- Excerpt provided
= Beginning of Section =
SOURCE CODE APPENDICES

Microfiche appendices of assembly language source code for a preferred embodiment (.COPYRGT.1995 E-mu Systems Inc.) are filed herewith. A portion of the disclosure of this patent document contains material which is subject to copyright protection. The copyright owner has no objection to the facsimile reproduction by anyone of the patent document or the patent disclosure, as it appears in the Patent and Trademark Office patent file or records, but otherwise reserves all copyright rights whatsoever. The total number of Microfiche is 1 and the total number of pages is 61.

BACKGROUND OF THE INVENTION

This invention pertains to digital sound generation systems and particularly to systems which simulate the three dimensional position of one or more sound emitters and/or reflective surfaces relative to a sound receiver.

Extensive research has been done to model the way human listeners determine the location and velocity of one or more sound emitters. In short, it has been determined that the brain relies on numerous so-called "cues" or properties of the received sound that indicate the location and/or velocity of an emitter. Perhaps the simplest cue is the loudness of the sound; a loud sound will seem closer than a faint sound.

Another cue is the arrival time of a sound at each ear. For sounds originating from locations off to the left or right side of the listener's head there is a relatively large difference between arrival times at each ear, the so-called inter-aural time delay or ITD. For sounds originating in front of or behind the listener the ITD value is relatively small. A large body of literature describes numerous such cues and their interpretation in detail.

Human listeners are further sensitive to the location of reflectors. Sound from a given emitter may arrive via one or more paths including a path that includes a reflection from a surface. The resulting distribution of arrival delays is a cue to the acoustic environment.
= End of Section =
- Work item A
In the records, rewrite the lines from the one containing "Schatten über dem Rekordquartal" through the one containing "Aktionäre reagieren nervös.", replacing "Investoren" with "Anleger" and leaving everything else unchanged.

- Source data
= Beginning of Section =
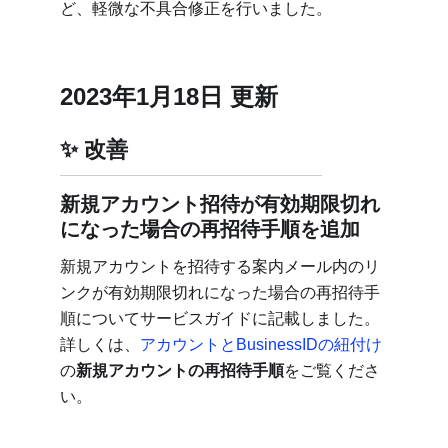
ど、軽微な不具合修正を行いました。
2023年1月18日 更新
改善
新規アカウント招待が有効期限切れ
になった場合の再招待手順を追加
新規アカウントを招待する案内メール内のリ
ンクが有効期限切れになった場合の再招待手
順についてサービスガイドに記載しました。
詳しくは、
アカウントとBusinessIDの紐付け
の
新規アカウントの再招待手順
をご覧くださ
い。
= End of Section =
= Beginning of Section =
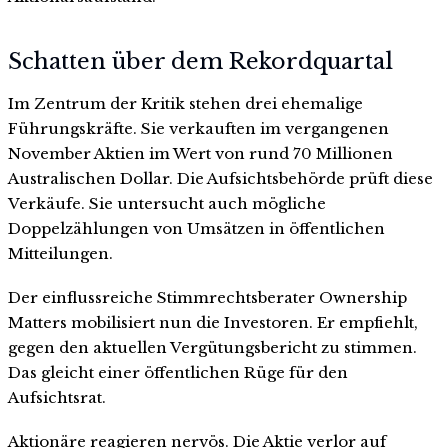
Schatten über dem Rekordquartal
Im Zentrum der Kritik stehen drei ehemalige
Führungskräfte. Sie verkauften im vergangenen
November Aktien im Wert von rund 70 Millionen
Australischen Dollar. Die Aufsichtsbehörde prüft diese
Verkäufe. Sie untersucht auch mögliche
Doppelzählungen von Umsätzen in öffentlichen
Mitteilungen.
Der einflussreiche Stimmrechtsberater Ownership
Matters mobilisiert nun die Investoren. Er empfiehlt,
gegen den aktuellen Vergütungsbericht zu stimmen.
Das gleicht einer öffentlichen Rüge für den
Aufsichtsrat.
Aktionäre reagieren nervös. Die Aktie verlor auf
= End of Section =
- Work item B
In the sound-generation excerpt, what is the name for the difference between a sound's arrival times at each ear?

- Task response A
Schatten über dem Rekordquartal
Im Zentrum der Kritik stehen drei ehemalige
Führungskräfte. Sie verkauften im vergangenen
November Aktien im Wert von rund 70 Millionen
Australischen Dollar. Die Aufsichtsbehörde prüft diese
Verkäufe. Sie untersucht auch mögliche
Doppelzählungen von Umsätzen in öffentlichen
Mitteilungen.
Der einflussreiche Stimmrechtsberater Ownership
Matters mobilisiert nun die Anleger. Er empfiehlt,
gegen den aktuellen Vergütungsbericht zu stimmen.
Das gleicht einer öffentlichen Rüge für den
Aufsichtsrat.
Aktionäre reagieren nervös. Die Aktie verlor auf

- Task response B
The inter-aural time delay, or ITD.